In your case, if you're really the only one that can handle the dirty bugs, why would they ever give you anything else to do? Ask yourself, do you like doing this? If yes, then fantastic, enjoy! If no, then stop doing it. Try to move toward other projects. If they don't give you anything else to do, it may be the case that you've already cast yourself as "that guy". Move to another company, and don't make the same mistakes again.
Now go ahead, everybody thumbs me down, you know you wanna!
First get clear in your own mind what the problem is and about the outcome you desire (not doing any bug fixing, sharing the load with others, getting more credit, getting a raise for doing this work, whatever).
Then talk to your boss about it.
Whenever you have a question about what has been assigned to you, talk with the one who could potentially change the assignment. I'm assuming that's your boss here.

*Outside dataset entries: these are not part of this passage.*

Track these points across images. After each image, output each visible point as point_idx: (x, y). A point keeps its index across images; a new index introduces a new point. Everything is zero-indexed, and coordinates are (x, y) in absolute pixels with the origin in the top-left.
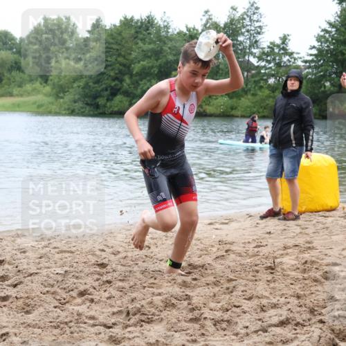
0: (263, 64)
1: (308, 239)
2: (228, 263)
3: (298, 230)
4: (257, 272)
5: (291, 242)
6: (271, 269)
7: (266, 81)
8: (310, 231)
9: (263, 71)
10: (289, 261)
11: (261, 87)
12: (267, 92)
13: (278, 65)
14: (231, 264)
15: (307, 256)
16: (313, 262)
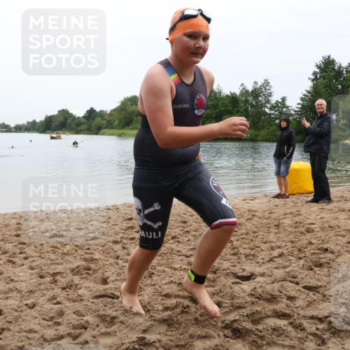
0: (273, 112)
1: (298, 209)
2: (253, 222)
3: (293, 204)
4: (270, 227)
5: (288, 211)
6: (277, 226)
7: (274, 121)
8: (299, 205)
9: (272, 116)
10: (287, 222)
11: (272, 125)
12: (275, 127)
13: (281, 113)
14: (256, 223)
15: (297, 219)
16: (300, 223)
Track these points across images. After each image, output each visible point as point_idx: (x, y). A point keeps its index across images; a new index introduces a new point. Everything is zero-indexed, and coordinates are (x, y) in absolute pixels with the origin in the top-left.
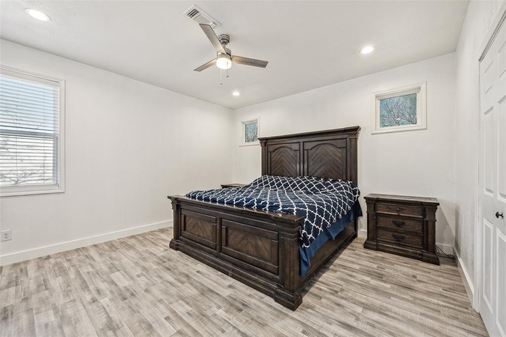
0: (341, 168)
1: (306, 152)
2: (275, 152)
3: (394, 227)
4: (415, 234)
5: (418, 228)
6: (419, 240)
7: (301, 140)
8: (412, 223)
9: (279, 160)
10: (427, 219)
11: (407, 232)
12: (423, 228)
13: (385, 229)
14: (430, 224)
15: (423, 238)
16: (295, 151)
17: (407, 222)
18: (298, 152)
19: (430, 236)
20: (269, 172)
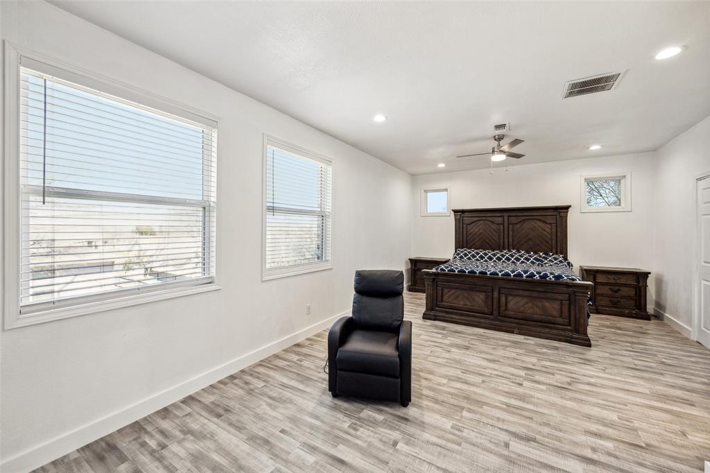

You don't have to do anything. Nobody is putting in the mind control devices, nobody is holding a gun to your head.
Don't be a dick about it. Most of the time, the people who get the crap work isn't because of any better reason than nobody else wants to do it, and certain people don't complain - so they get the work. Usually all you need to do is complain a little bit and you'll get a more equitable arrangement.
Beyond that, you hold a bit of leverage. If you don't deal with the bugs, there's nothing they can really do but do the bugs themselves (which is what you want) or fire you. Nobody likes firing people. It makes managers look bad, and is a whole lot of paperwork. It costs the company tons of money too.
But it (probably) won't get to that point. Giving you credit for the bugfixes or some tasks in the cool new stuff is a small thing compared to doing the nasty work themselves. People are lazy. People largely avoid confrontation. Exploit that.
Bear in mind that writing code is just getting ready to make money later. Fixing bugs and keeping your code and servers up and running day to day and supporting customers is the actual process of making money. Rest contented that you are saving your company!
It is important to only fix the bugs that everyone agrees impact on your customers and must be fixed. Since fixed bugs easily get forgotten quickly (as people don't like them) keep a record of all the bugs that you fix, plus an estimate the value of fixing them to your company, which is ammunition for your pay review.
Also try to get TDD, regression testing and unit-testing with good coverage to be an enforced part the development process. This will push the responsibility of making sure that cool things do not break other stuff or generate hard to find bugs.